The study families we have described focus on earlier diagnosis as a process measure (achieving diagnosis earlier in time), rather than as a patient/disease outcome (achieving diagnosis at an earlier disease stage). Whilst shorter intervals in the diagnostic process are associated with improved patient outcomes in general [56], Tørring et al. have illustrated that this association varies between patient groups [59]. For cancer, staging classifications are well-developed, but for other conditions disease stage or severity may not be well-defined. Furthermore, we have not considered research concerning overdiagnosis. At present, defining and quantifying overdiagnosis is challenging [63, 64] and generally only possible for patient groups as opposed to individual patients. Nevertheless, consideration of potential overdiagnosis is required when carrying out any of the research we have described.

In developing the taxonomy, we have focused on research using electronic health records. Other possible research methods – such as surveys or qualitative research have not been considered in detail. There may be some overlap in the purposes of the families we describe; for example, both diagnostic windows and intervals could be used to identify conditions where diagnostic delay is a concern. When designing diagnostic quality and safety research, it may be useful to consider the differences between families and how they can address specific questions being asked (Supplementary Table 1).

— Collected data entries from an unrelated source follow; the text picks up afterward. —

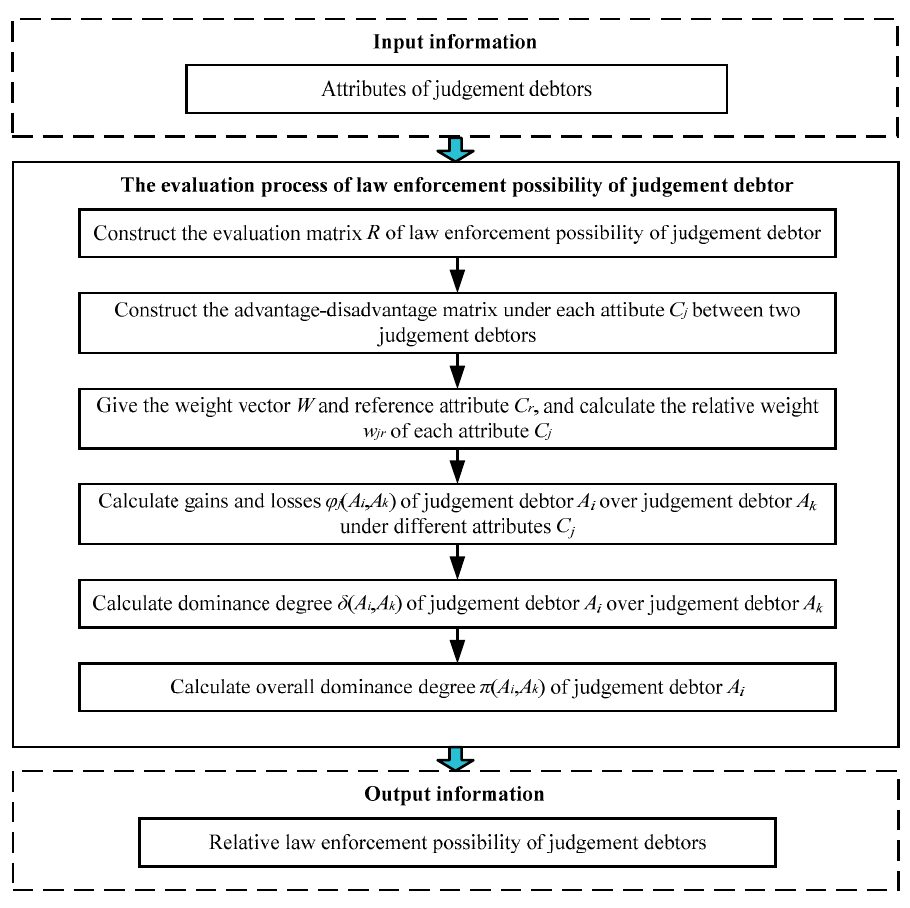
Figure 1. Flow chart of law enforcement possibility evaluation of judgment debtors based on the hybrid TODIM method.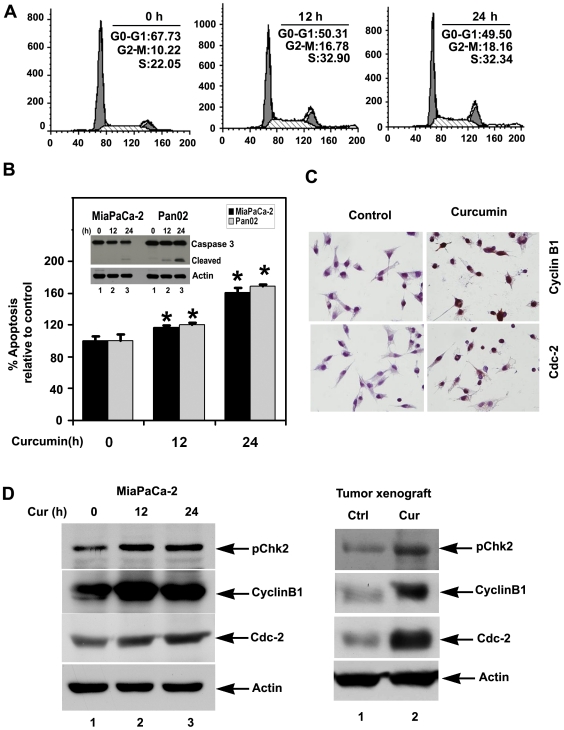
Curcumin induces mitotic catastrophe.A) Cell cycle profiles of MiaPaCa-2 cells treated with curcumin for 12 h and 24 h and were determined by flow cytometry using propidium iodide staining for DNA content. Curcumin treatment significantly increased cells in the S and G2M phase of cell cycle within 12 h. (B) Curcumin treatment induces apoptosis. MiaPaCa-2 and Pan02 cells incubated with 30 µM of curcumin were analyzed for apoptosis by caspase 3/7 activation. Curcumin treatment increased the number of cells undergoing apoptosis compared to untreated controls (*p<0.05). (Inset) Curcumin induces caspase 3, an apoptosis mediator. Lysates from MiaPaCa-2 or Pan02 cells incubated with 30µM curcumin were analyzed by western blotting for caspase 3 protein. Curcumin treated cells shows cleaved (activated) caspase 3 while untreated cells have no cleaved caspase-3. (C) Curcumin treatment increased the levels of cyclin B1, Cdc-2 and phosphorylated checkpoint kinase Chk2. Lysates from curcumin treated MiaPaCa-2 cells (left) and Pan02 tumor xenografts (right) were analyzed by western blotting for phospho Chk2, and cyclin B1 and Cdc-2 protein expression levels. Curcumin treatment phosphorylates checkpoint kinases and increased levels of cyclin B1 and Cdc-2 in both MiaPaCa-2 cells and Pan02 tumor xenografts. (D) Curcumin treatment results in nuclear localization of cyclin B1 and Cdc-2. Immunocytochemistry of curcumin treated with MiaPaCa-2 cells both the cyclinB1 and Cdc-2 protein levels were predominately in the nucleus compared than untreated cells. Phosphorylation of Chk2, coupled with increased expression and nuclear translocation of cyclin B1 and Cdc-2 demonstrates mitotic progression of cells.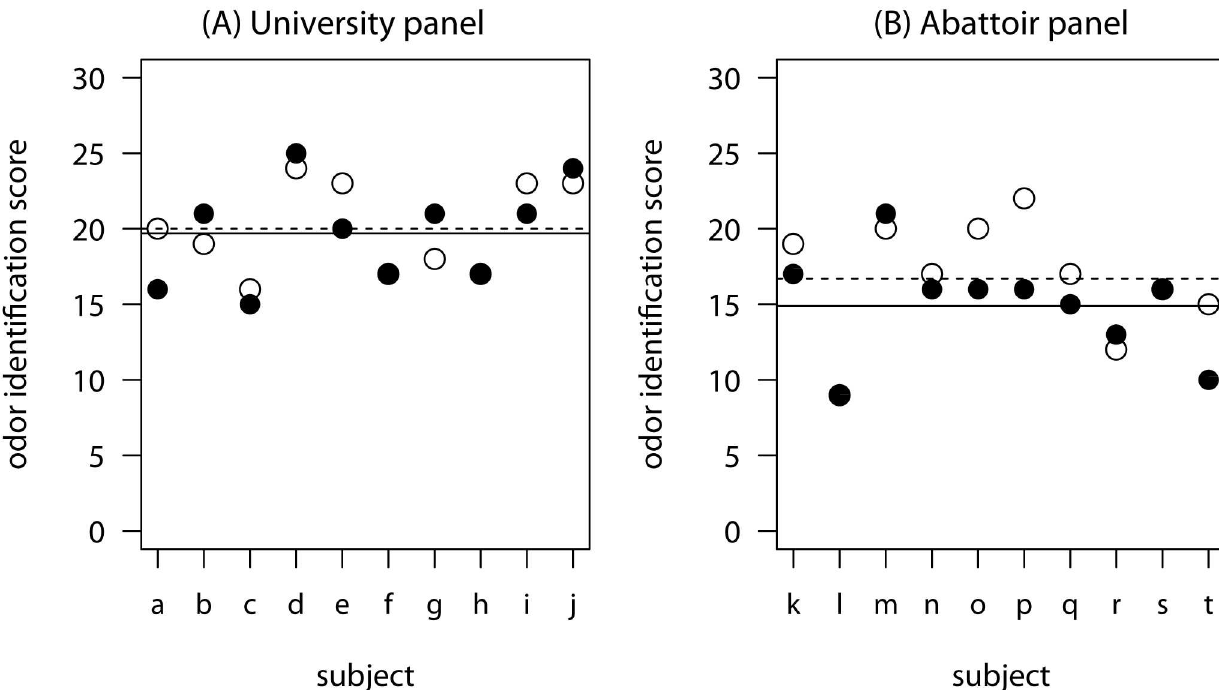
Fig 3. Odor identification task performance of the university panel (left) and the abattoir panel (right) under noise ( ● ) and silent conditions ( (cid:14) ) including the panel averagefor the silent (- - -) and noisy condition ( ── ). The odor identification score rangedbetween0 and 30 with the latter score representinga superiorperformance in identification of variousconcentrations of androstenone and skatole. Abattoir noise (70 dB) was appliedusing headphones.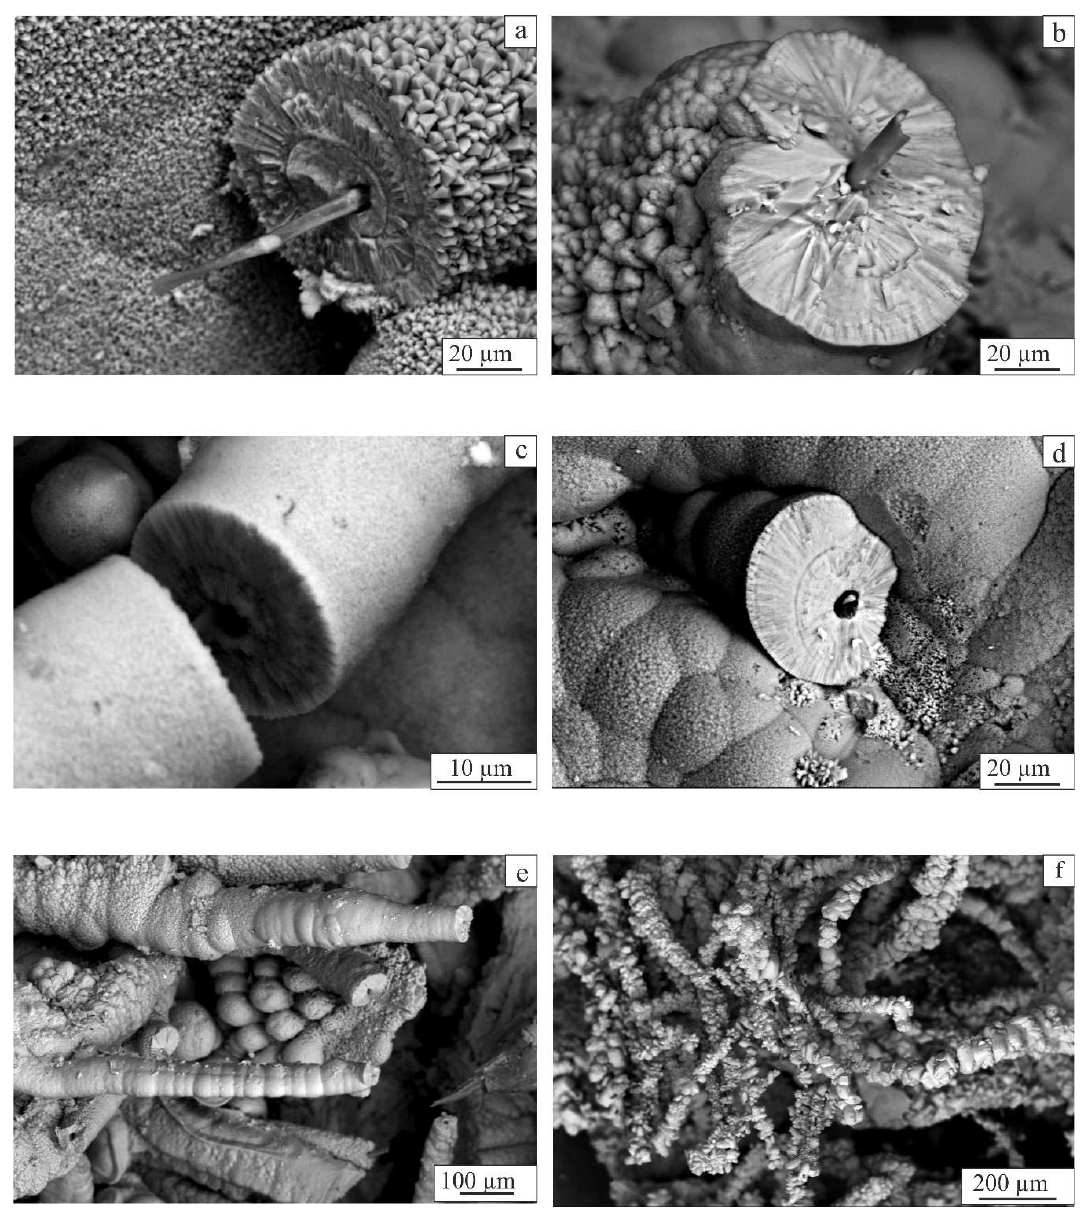
Figure 7. Mineralized tubular aggregates: ( a – d ) with preserved fungal hyphae in the central part; and ( e , f ) diversity of calcite tubular aggregates morphology.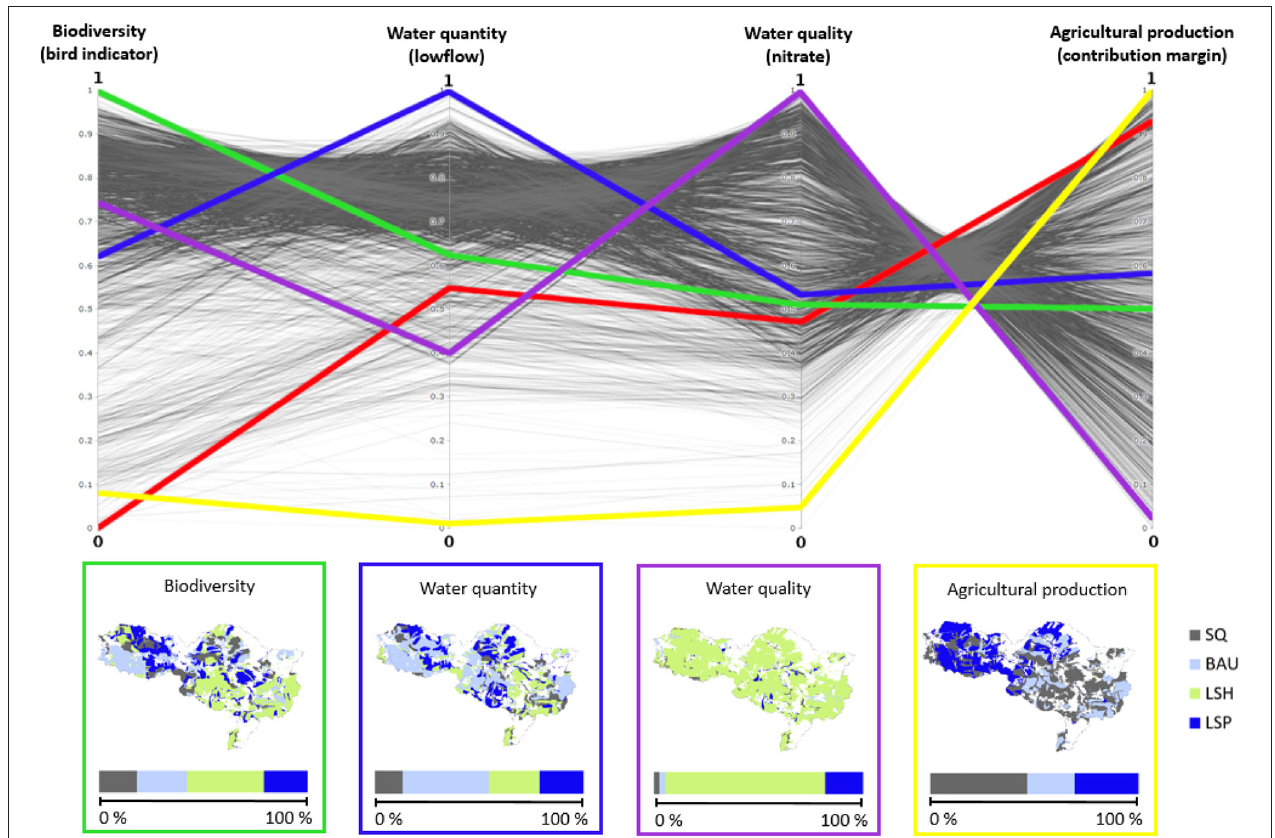
FIGURE 4 | Parallel coordinates plot of the Pareto-optimal solutions. The solutions with the best performance for each objective (extreme solutions) are marked in yellow (contribution margin), green (biodiversity), blue (water quantity), and purple (water quality), the red line corresponds to the status quo. The respective spatial distribution and the percental share of the land management scenarios are shown in the boxes below the plot.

Finally, the examples we give to support our taxonomy were sourced from the literature on cancer diagnosis, and some of the research we have described may not be possible for certain other health conditions. For example, endometriosis diagnosis and management are entwined and cannot be separated, so defining a date of diagnosis may not always be possible. Without a diagnosis date carrying out diagnostic window studies, for example, would be very challenging.

Implications

This taxonomy provides a structure against which existing evidence can be compared and organised, helping to elucidate promising targets for further research and improvement efforts. This allows us to borrow methods and adapt findings from diagnostic quality and safety research into other, seemingly unrelated, diseases. This is particularly relevant for conditions where existing evidence may be sparse, such as schizophrenia and rheumatoid arthritis.

The proposed framework can guide research in a sequential fashion; for example, if we want to explore how a specific condition is diagnosed in a specific healthcare system, then we can methodologically work through the families distinguished here (as applicable to the condition) to build the knowledge base, from population- to patient-level.

Conclusion

We propose a ‘5-question’ taxonomy of diagnostic quality and safety research. The proposed framework can help situate existing research and deepen enquiries into diagnostic quality and safety deviations in conditions such as cancer, where diagnostic delay continues to be prevalent despite growing investment in research. It can also guide rigorous diagnostic quality and safety research in conditions for which existing evidence is sparse. This taxonomy will aid the synthesis of existing evidence, support the design of new studies, and prioritise decisions for research aiming to improve diagnosis in medicine as a whole, and for specific conditions.